Interested to see her reaction I listed all these things for her. She looked a little surprised and then reluctantly admitted that all those things had happened.
‘However,’ she said, ‘I felt good most of the year and lots of good things came out of it.’
‘Like what?’
‘Well, look at the restaurant now. I may have lost three months of business but at least I had a bit of a holiday in that time. It is now newly decorated and looks fantastic and business is picking up again. I got insurance money for the things that were stolen so I now have a new model TV and video, and you know how I love to buy clothes and keep complaining that I have no room for them in the wardrobes. I miss Bob but I must admit I’m enjoying the freedom after five years with him and look at my lovely new car.’
‘What about the dancing that you had to give up?’
Here she had the grace to look a bit sheepish.
‘I think I was really glad of the excuse not to compete. I only really took it up for fun, then I got talked into competing. I suppose I was glad of the excuse to give it up, and look at all the free time it has given me for my painting.’
Can’t you just hear how someone else might have described the year? It could have gone something like this;
‘This has been a dreadful year, thank goodness it’s over. It’s been one stress after another. I lost a lot of money while the restaurant was closed, I had no money coming in and now it’s barely paying its way. Burglaries are so stressful, you feel as if you’ve been violated. All those lovely clothes I lost, I could never replace them. And as for Bob, it just shows, you can’t trust men, some little thing and they up and leave you. As for that idiot in the other car, because of him I’m scared every time I drive and I’ve missed out on dancing. I’ll bet I could have won the competition too, and now my social life is nothing at all.’
It was, or would have been, the same year for both people. The events didn’t change but the interpretation and focus did and so did the experience of stress.
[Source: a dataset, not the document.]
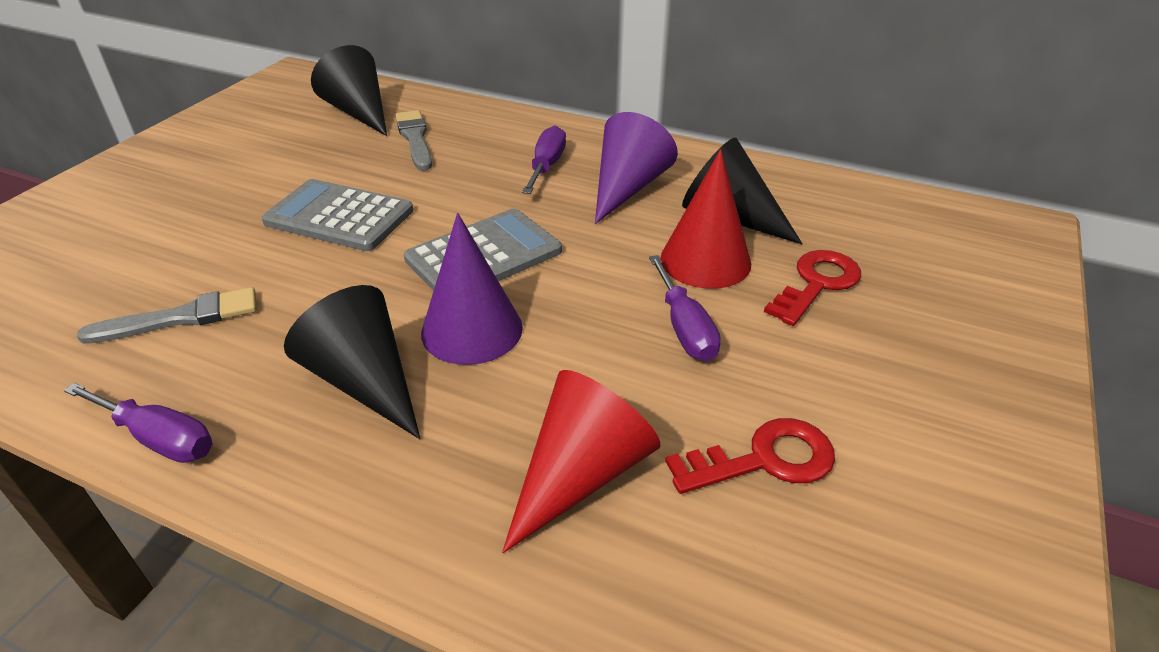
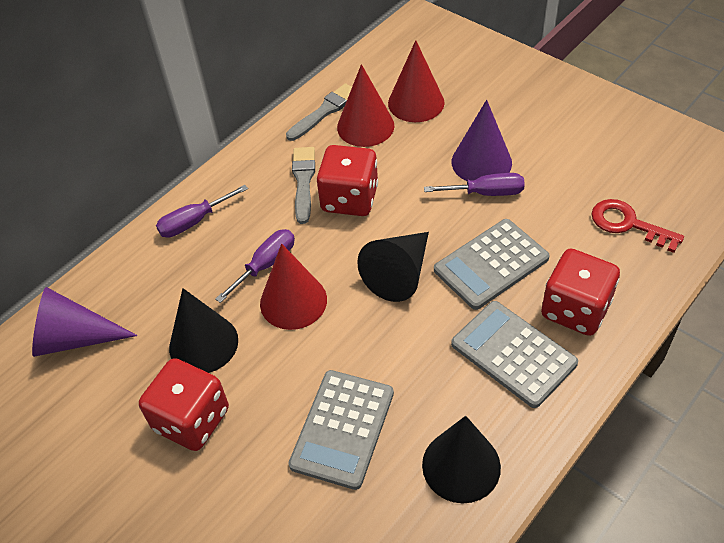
grey calculator: [262,179,413,251] [404,208,562,291] = 2 -> [288,370,394,490] [434,219,550,310] [451,301,578,408] = 3
red cone: [502,370,661,553] [660,149,751,289] = 2 -> [260,244,327,330] [337,64,394,147] [388,40,445,122] = 3
red dice: none = 0 -> [139,358,229,451] [317,145,378,216] [541,249,620,336] = 3
red key: [665,418,835,494] [764,250,861,326] = 2 -> [592,199,684,253] = 1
Whatever happens around you, your personal experience depends totally on the filters you apply and the attitude you choose to take through that day or year and into the next. This is what determines your level and feeling of stress.
Creating
Now, let’s go back to the beginning of this chapter. I suggested there were two possible reasons why an anticipated good day would follow expectations and an anticipated bad one would do the same. We have discussed the first possibility, the possibility of filtering, the possibility that you filter out all events that don’t fit in with your expectations of the way the day will be.
The second possibility is that, by the very conviction of your expectations, you somehow actually create the type of day you expect to have. Let’s assume both days were your days.
On the anticipated bad day you were already in a bad mood when you left home. When you scowl at shop assistants they tend to scowl back at you.